Job item >> The lines from the start of the records through the one containing "Madagascar Vanilla, Tahitian Vanilla" are to be transcribed exactly, and nothing else.

____________

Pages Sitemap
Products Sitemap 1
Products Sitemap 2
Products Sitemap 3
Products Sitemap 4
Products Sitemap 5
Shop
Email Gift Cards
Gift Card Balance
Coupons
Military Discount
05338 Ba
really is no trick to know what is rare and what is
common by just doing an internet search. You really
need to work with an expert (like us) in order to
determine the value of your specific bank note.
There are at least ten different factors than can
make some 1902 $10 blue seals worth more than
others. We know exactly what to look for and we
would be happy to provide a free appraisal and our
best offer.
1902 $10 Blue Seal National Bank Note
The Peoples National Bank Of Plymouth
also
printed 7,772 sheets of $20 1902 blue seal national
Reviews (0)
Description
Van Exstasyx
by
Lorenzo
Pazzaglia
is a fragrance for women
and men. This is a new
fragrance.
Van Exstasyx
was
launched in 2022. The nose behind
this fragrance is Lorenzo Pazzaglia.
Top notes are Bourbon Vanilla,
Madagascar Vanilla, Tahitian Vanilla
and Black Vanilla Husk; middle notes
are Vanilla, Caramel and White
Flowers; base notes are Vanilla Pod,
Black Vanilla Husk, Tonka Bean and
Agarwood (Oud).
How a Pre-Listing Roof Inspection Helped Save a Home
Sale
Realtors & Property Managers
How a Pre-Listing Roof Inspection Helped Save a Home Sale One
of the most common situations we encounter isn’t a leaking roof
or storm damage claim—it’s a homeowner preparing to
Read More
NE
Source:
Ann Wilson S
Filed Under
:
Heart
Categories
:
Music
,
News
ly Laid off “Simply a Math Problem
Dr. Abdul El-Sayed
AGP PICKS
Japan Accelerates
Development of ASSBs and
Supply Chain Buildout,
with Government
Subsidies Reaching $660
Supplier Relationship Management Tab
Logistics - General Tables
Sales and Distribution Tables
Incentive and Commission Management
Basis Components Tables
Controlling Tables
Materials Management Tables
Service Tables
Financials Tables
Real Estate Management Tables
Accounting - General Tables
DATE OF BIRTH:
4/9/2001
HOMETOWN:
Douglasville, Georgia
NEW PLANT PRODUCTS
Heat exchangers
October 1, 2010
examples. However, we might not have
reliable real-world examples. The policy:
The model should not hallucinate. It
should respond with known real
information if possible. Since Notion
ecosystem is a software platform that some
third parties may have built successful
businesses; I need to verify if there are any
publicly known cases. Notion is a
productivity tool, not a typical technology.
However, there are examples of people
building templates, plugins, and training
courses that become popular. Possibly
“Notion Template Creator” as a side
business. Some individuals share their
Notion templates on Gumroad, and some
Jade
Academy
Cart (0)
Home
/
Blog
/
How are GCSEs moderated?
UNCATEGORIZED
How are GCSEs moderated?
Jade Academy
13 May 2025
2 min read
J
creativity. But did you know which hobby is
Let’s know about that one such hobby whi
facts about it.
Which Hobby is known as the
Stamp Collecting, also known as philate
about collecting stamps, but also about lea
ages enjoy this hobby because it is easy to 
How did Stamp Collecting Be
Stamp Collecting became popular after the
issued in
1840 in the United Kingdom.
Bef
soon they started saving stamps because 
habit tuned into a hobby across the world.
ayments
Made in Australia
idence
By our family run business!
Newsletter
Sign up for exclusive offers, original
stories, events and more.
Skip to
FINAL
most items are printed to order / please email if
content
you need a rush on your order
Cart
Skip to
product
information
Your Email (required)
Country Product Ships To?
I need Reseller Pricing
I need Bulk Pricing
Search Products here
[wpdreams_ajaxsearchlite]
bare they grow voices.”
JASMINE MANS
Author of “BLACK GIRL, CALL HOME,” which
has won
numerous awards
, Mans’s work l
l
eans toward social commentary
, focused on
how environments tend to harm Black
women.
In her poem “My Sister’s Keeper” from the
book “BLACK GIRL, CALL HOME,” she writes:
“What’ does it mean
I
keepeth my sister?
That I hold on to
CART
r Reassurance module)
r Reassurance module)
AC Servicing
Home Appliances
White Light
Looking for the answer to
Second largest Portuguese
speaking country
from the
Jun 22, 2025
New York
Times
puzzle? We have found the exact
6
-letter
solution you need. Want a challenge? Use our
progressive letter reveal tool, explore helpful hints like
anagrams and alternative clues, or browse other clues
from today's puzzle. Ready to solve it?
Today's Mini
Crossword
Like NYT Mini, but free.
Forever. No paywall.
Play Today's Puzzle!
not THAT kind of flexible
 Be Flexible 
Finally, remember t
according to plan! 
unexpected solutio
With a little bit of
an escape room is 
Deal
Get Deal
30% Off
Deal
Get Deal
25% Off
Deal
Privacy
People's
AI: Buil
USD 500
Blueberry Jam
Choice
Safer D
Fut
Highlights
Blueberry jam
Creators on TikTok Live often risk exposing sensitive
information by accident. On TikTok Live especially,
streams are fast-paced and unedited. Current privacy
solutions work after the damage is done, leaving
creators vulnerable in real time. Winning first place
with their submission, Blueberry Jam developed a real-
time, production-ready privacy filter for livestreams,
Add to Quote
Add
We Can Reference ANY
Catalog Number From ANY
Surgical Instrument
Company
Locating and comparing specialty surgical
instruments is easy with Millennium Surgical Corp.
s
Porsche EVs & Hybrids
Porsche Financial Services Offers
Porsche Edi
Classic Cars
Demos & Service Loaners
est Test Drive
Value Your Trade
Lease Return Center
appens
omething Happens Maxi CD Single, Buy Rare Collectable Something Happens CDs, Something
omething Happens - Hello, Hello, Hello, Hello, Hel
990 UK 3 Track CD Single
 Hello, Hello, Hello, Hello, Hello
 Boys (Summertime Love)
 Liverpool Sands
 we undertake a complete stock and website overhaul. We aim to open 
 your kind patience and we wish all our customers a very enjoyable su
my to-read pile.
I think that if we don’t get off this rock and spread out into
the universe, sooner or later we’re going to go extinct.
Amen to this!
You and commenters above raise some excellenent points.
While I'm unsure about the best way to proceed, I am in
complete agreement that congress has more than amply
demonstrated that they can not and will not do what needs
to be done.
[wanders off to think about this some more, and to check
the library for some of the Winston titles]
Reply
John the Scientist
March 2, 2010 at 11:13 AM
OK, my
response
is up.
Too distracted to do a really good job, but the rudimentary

____________

Solution for this problem >>
Pages Sitemap
Products Sitemap 1
Products Sitemap 2
Products Sitemap 3
Products Sitemap 4
Products Sitemap 5
Shop
Email Gift Cards
Gift Card Balance
Coupons
Military Discount
05338 Ba
really is no trick to know what is rare and what is
common by just doing an internet search. You really
need to work with an expert (like us) in order to
determine the value of your specific bank note.
There are at least ten different factors than can
make some 1902 $10 blue seals worth more than
others. We know exactly what to look for and we
would be happy to provide a free appraisal and our
best offer.
1902 $10 Blue Seal National Bank Note
The Peoples National Bank Of Plymouth
also
printed 7,772 sheets of $20 1902 blue seal national
Reviews (0)
Description
Van Exstasyx
by
Lorenzo
Pazzaglia
is a fragrance for women
and men. This is a new
fragrance.
Van Exstasyx
was
launched in 2022. The nose behind
this fragrance is Lorenzo Pazzaglia.
Top notes are Bourbon Vanilla,
Madagascar Vanilla, Tahitian Vanilla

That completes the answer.